╭─ Supplied material

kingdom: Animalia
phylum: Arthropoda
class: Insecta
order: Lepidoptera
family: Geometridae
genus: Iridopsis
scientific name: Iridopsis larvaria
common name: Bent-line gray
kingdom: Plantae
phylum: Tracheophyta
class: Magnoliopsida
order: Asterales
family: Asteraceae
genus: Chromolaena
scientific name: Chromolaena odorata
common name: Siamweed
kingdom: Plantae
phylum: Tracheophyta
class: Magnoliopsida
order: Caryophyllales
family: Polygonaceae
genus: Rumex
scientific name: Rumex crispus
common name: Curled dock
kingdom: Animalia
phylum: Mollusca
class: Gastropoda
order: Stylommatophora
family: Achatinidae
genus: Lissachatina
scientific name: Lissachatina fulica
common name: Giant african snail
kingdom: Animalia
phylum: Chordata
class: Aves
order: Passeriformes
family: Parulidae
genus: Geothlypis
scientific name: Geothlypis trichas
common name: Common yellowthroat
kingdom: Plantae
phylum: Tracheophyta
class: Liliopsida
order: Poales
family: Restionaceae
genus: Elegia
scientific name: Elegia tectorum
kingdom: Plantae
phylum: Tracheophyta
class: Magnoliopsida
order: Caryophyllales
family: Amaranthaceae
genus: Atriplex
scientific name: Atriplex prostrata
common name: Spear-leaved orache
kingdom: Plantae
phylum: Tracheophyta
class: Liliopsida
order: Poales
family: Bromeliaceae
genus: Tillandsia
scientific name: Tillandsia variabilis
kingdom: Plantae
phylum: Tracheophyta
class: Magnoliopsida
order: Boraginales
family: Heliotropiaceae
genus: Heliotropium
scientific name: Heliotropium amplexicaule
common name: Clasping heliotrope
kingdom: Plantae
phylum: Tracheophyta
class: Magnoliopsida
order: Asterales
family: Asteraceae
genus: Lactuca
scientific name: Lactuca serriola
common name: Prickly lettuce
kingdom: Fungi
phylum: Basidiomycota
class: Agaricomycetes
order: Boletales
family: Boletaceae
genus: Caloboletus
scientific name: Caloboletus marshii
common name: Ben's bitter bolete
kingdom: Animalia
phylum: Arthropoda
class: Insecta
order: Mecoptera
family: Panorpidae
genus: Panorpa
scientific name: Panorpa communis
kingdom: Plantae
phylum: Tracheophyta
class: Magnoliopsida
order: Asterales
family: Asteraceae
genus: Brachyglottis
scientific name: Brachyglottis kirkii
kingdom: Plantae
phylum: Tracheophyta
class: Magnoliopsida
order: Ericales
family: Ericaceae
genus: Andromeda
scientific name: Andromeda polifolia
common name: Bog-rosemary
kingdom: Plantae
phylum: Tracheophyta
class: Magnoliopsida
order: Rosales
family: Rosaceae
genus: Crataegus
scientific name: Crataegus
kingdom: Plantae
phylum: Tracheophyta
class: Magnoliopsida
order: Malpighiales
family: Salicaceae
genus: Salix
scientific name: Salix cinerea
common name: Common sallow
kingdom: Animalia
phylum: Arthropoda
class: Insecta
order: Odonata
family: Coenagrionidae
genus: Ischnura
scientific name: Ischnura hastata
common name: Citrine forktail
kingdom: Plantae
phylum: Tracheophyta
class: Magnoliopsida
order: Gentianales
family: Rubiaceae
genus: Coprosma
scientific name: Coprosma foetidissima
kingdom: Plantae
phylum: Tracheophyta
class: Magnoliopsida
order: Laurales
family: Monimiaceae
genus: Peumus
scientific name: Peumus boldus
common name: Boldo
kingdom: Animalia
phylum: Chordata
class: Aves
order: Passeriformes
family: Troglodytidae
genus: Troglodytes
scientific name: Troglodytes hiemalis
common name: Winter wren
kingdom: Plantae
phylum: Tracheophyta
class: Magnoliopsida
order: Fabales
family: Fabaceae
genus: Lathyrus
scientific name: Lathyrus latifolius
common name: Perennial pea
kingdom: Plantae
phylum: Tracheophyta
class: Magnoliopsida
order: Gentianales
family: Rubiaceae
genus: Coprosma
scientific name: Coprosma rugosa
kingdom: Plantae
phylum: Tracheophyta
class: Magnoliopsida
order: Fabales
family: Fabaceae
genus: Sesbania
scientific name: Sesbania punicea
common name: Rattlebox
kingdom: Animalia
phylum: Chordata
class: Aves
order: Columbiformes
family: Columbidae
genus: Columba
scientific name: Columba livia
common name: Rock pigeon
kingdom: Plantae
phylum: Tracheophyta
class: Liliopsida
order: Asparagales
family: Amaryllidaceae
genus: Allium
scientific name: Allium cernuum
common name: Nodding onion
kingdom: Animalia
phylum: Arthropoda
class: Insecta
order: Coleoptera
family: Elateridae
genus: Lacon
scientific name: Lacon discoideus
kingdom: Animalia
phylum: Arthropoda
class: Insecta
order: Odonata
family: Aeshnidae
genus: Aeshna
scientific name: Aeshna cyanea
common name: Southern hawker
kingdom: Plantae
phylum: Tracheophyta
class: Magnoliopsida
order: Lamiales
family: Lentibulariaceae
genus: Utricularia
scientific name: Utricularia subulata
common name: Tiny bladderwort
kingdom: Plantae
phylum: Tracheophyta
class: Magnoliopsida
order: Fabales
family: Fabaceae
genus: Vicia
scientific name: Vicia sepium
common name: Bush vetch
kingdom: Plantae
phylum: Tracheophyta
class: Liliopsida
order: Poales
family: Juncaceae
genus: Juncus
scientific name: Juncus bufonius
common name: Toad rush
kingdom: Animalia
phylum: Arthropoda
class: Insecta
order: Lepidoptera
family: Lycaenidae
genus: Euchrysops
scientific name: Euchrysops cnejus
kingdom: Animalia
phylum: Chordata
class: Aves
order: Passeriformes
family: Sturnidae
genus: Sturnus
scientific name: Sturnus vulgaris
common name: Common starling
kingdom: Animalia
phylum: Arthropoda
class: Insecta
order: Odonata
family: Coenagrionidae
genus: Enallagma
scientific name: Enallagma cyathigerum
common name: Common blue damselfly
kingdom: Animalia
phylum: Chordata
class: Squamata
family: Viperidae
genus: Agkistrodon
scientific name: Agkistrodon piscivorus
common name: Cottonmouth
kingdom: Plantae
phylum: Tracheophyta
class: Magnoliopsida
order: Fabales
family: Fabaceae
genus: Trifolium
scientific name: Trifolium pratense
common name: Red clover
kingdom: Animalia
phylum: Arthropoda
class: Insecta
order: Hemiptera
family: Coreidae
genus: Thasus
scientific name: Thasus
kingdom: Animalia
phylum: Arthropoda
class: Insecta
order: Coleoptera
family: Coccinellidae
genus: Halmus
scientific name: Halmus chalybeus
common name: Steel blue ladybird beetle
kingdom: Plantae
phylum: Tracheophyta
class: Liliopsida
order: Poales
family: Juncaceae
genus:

╰─

What the exercise asks
Reproduce the entire listing above verbatim, keeping every line in its original order and wording.

Task output
kingdom: Animalia
phylum: Arthropoda
class: Insecta
order: Lepidoptera
family: Geometridae
genus: Iridopsis
scientific name: Iridopsis larvaria
common name: Bent-line gray
kingdom: Plantae
phylum: Tracheophyta
class: Magnoliopsida
order: Asterales
family: Asteraceae
genus: Chromolaena
scientific name: Chromolaena odorata
common name: Siamweed
kingdom: Plantae
phylum: Tracheophyta
class: Magnoliopsida
order: Caryophyllales
family: Polygonaceae
genus: Rumex
scientific name: Rumex crispus
common name: Curled dock
kingdom: Animalia
phylum: Mollusca
class: Gastropoda
order: Stylommatophora
family: Achatinidae
genus: Lissachatina
scientific name: Lissachatina fulica
common name: Giant african snail
kingdom: Animalia
phylum: Chordata
class: Aves
order: Passeriformes
family: Parulidae
genus: Geothlypis
scientific name: Geothlypis trichas
common name: Common yellowthroat
kingdom: Plantae
phylum: Tracheophyta
class: Liliopsida
order: Poales
family: Restionaceae
genus: Elegia
scientific name: Elegia tectorum
kingdom: Plantae
phylum: Tracheophyta
class: Magnoliopsida
order: Caryophyllales
family: Amaranthaceae
genus: Atriplex
scientific name: Atriplex prostrata
common name: Spear-leaved orache
kingdom: Plantae
phylum: Tracheophyta
class: Liliopsida
order: Poales
family: Bromeliaceae
genus: Tillandsia
scientific name: Tillandsia variabilis
kingdom: Plantae
phylum: Tracheophyta
class: Magnoliopsida
order: Boraginales
family: Heliotropiaceae
genus: Heliotropium
scientific name: Heliotropium amplexicaule
common name: Clasping heliotrope
kingdom: Plantae
phylum: Tracheophyta
class: Magnoliopsida
order: Asterales
family: Asteraceae
genus: Lactuca
scientific name: Lactuca serriola
common name: Prickly lettuce
kingdom: Fungi
phylum: Basidiomycota
class: Agaricomycetes
order: Boletales
family: Boletaceae
genus: Caloboletus
scientific name: Caloboletus marshii
common name: Ben's bitter bolete
kingdom: Animalia
phylum: Arthropoda
class: Insecta
order: Mecoptera
family: Panorpidae
genus: Panorpa
scientific name: Panorpa communis
kingdom: Plantae
phylum: Tracheophyta
class: Magnoliopsida
order: Asterales
family: Asteraceae
genus: Brachyglottis
scientific name: Brachyglottis kirkii
kingdom: Plantae
phylum: Tracheophyta
class: Magnoliopsida
order: Ericales
family: Ericaceae
genus: Andromeda
scientific name: Andromeda polifolia
common name: Bog-rosemary
kingdom: Plantae
phylum: Tracheophyta
class: Magnoliopsida
order: Rosales
family: Rosaceae
genus: Crataegus
scientific name: Crataegus
kingdom: Plantae
phylum: Tracheophyta
class: Magnoliopsida
order: Malpighiales
family: Salicaceae
genus: Salix
scientific name: Salix cinerea
common name: Common sallow
kingdom: Animalia
phylum: Arthropoda
class: Insecta
order: Odonata
family: Coenagrionidae
genus: Ischnura
scientific name: Ischnura hastata
common name: Citrine forktail
kingdom: Plantae
phylum: Tracheophyta
class: Magnoliopsida
order: Gentianales
family: Rubiaceae
genus: Coprosma
scientific name: Coprosma foetidissima
kingdom: Plantae
phylum: Tracheophyta
class: Magnoliopsida
order: Laurales
family: Monimiaceae
genus: Peumus
scientific name: Peumus boldus
common name: Boldo
kingdom: Animalia
phylum: Chordata
class: Aves
order: Passeriformes
family: Troglodytidae
genus: Troglodytes
scientific name: Troglodytes hiemalis
common name: Winter wren
kingdom: Plantae
phylum: Tracheophyta
class: Magnoliopsida
order: Fabales
family: Fabaceae
genus: Lathyrus
scientific name: Lathyrus latifolius
common name: Perennial pea
kingdom: Plantae
phylum: Tracheophyta
class: Magnoliopsida
order: Gentianales
family: Rubiaceae
genus: Coprosma
scientific name: Coprosma rugosa
kingdom: Plantae
phylum: Tracheophyta
class: Magnoliopsida
order: Fabales
family: Fabaceae
genus: Sesbania
scientific name: Sesbania punicea
common name: Rattlebox
kingdom: Animalia
phylum: Chordata
class: Aves
order: Columbiformes
family: Columbidae
genus: Columba
scientific name: Columba livia
common name: Rock pigeon
kingdom: Plantae
phylum: Tracheophyta
class: Liliopsida
order: Asparagales
family: Amaryllidaceae
genus: Allium
scientific name: Allium cernuum
common name: Nodding onion
kingdom: Animalia
phylum: Arthropoda
class: Insecta
order: Coleoptera
family: Elateridae
genus: Lacon
scientific name: Lacon discoideus
kingdom: Animalia
phylum: Arthropoda
class: Insecta
order: Odonata
family: Aeshnidae
genus: Aeshna
scientific name: Aeshna cyanea
common name: Southern hawker
kingdom: Plantae
phylum: Tracheophyta
class: Magnoliopsida
order: Lamiales
family: Lentibulariaceae
genus: Utricularia
scientific name: Utricularia subulata
common name: Tiny bladderwort
kingdom: Plantae
phylum: Tracheophyta
class: Magnoliopsida
order: Fabales
family: Fabaceae
genus: Vicia
scientific name: Vicia sepium
common name: Bush vetch
kingdom: Plantae
phylum: Tracheophyta
class: Liliopsida
order: Poales
family: Juncaceae
genus: Juncus
scientific name: Juncus bufonius
common name: Toad rush
kingdom: Animalia
phylum: Arthropoda
class: Insecta
order: Lepidoptera
family: Lycaenidae
genus: Euchrysops
scientific name: Euchrysops cnejus
kingdom: Animalia
phylum: Chordata
class: Aves
order: Passeriformes
family: Sturnidae
genus: Sturnus
scientific name: Sturnus vulgaris
common name: Common starling
kingdom: Animalia
phylum: Arthropoda
class: Insecta
order: Odonata
family: Coenagrionidae
genus: Enallagma
scientific name: Enallagma cyathigerum
common name: Common blue damselfly
kingdom: Animalia
phylum: Chordata
class: Squamata
family: Viperidae
genus: Agkistrodon
scientific name: Agkistrodon piscivorus
common name: Cottonmouth
kingdom: Plantae
phylum: Tracheophyta
class: Magnoliopsida
order: Fabales
family: Fabaceae
genus: Trifolium
scientific name: Trifolium pratense
common name: Red clover
kingdom: Animalia
phylum: Arthropoda
class: Insecta
order: Hemiptera
family: Coreidae
genus: Thasus
scientific name: Thasus
kingdom: Animalia
phylum: Arthropoda
class: Insecta
order: Coleoptera
family: Coccinellidae
genus: Halmus
scientific name: Halmus chalybeus
common name: Steel blue ladybird beetle
kingdom: Plantae
phylum: Tracheophyta
class: Liliopsida
order: Poales
family: Juncaceae
genus:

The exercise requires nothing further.